It was no surprise to me looking over results of the Future of Open Source Survey 2012 where Jay Lyman got it right: “open source code is making its way into today’s enterprise, webscale, consumer and other computing environments.” I actually addressed some of these very same points in my session at OSBC.
Technologies expected to see the most significant open source software community innovation were cloud highest at 40%, then mobile apps (19%) and mobile enterprise (15%) for a combined 34%, then analytics with 10%.
When asked for the top factors that make open source software attractive, respondents identified freedom from vendor lock-in (60%), lower acquisition and maintenance cost (51%), better quality (43%) and access to source code (42%). The 451 Group, industry analysts and one of the survey sponsors, reported that vendor lock-in has become a much greater factor for customers, which it believes has to do with cloud computing and customers’ desire to maintain flexibility as they figure out how to best leverage cloud resources.
We envision a world where this freedom drives innovation at all levels of technological behavior and advancement.
I believe that flexibility and freedom from lock-in will become an even bigger issue in the future. At Open-Xchange, we are busy building the next generation of communication and collaboration to do that, while keeping in mind our motto: “Ruthlessly Open – We Know How 2 Tear Down Walls.”
Our reasons are not philosophical, they are entirely practical. We’re technology advocates and users ourselves and know that productivity is highest when the barriers are lowest. We work hard for Open-Xchange to connect with everything and work together with everything – whether that is email software, control panel software or other data sources like LinkedIn and Facebook.

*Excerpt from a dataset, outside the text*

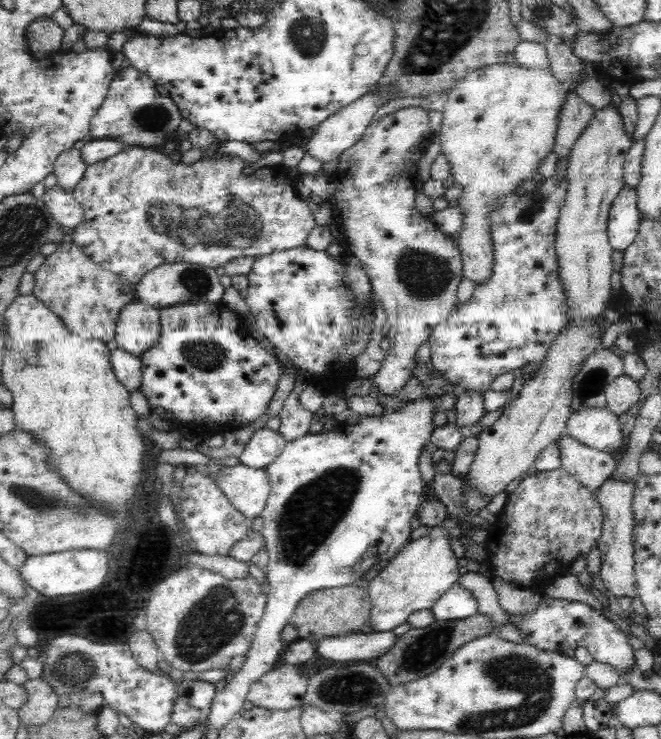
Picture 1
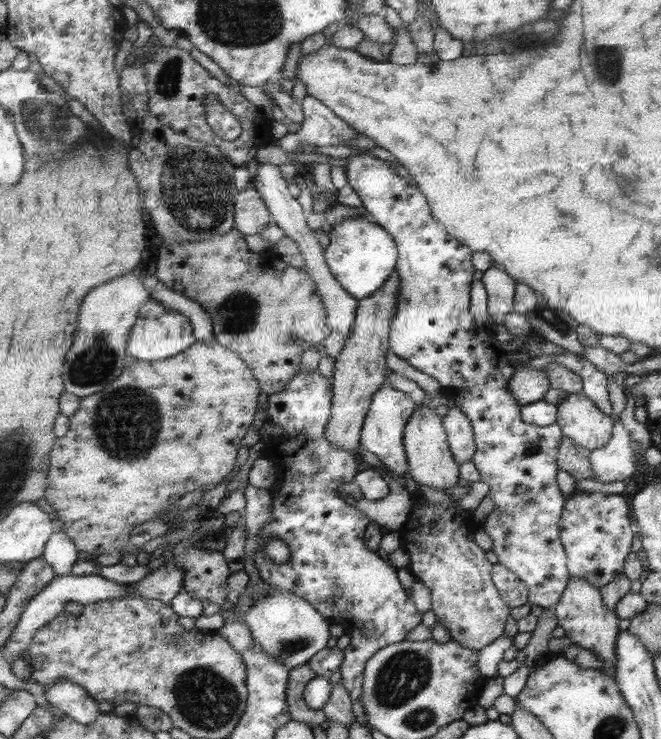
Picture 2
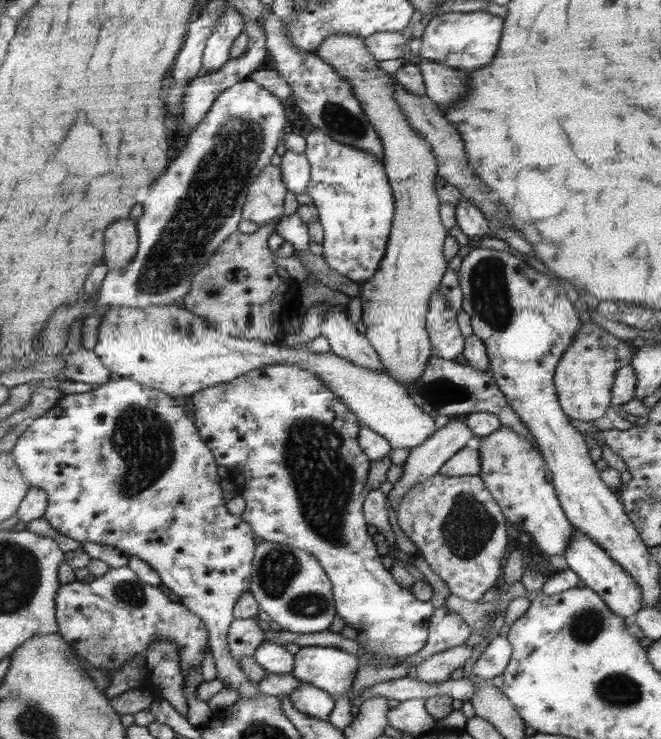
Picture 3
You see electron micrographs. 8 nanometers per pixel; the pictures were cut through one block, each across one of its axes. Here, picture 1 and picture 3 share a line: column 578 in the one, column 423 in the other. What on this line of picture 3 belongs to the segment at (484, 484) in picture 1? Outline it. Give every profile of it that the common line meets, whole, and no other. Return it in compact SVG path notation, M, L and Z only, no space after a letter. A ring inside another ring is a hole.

It’s also practical because it opens the largest market opportunity for our Open-Xchange software.
This direction is key to our growth, which has been around 50 percent overall and almost 100% for the SaaS platform business annually for several years running now. So, our belief in openness has been transformed to conviction at this point. If there are still any remaining non-believers in openness, its time to get going. Let the giants fight the patent wars. The Internet appears to have won the mobile war. It is our vision that the user experience comes out on top and wins the open source war.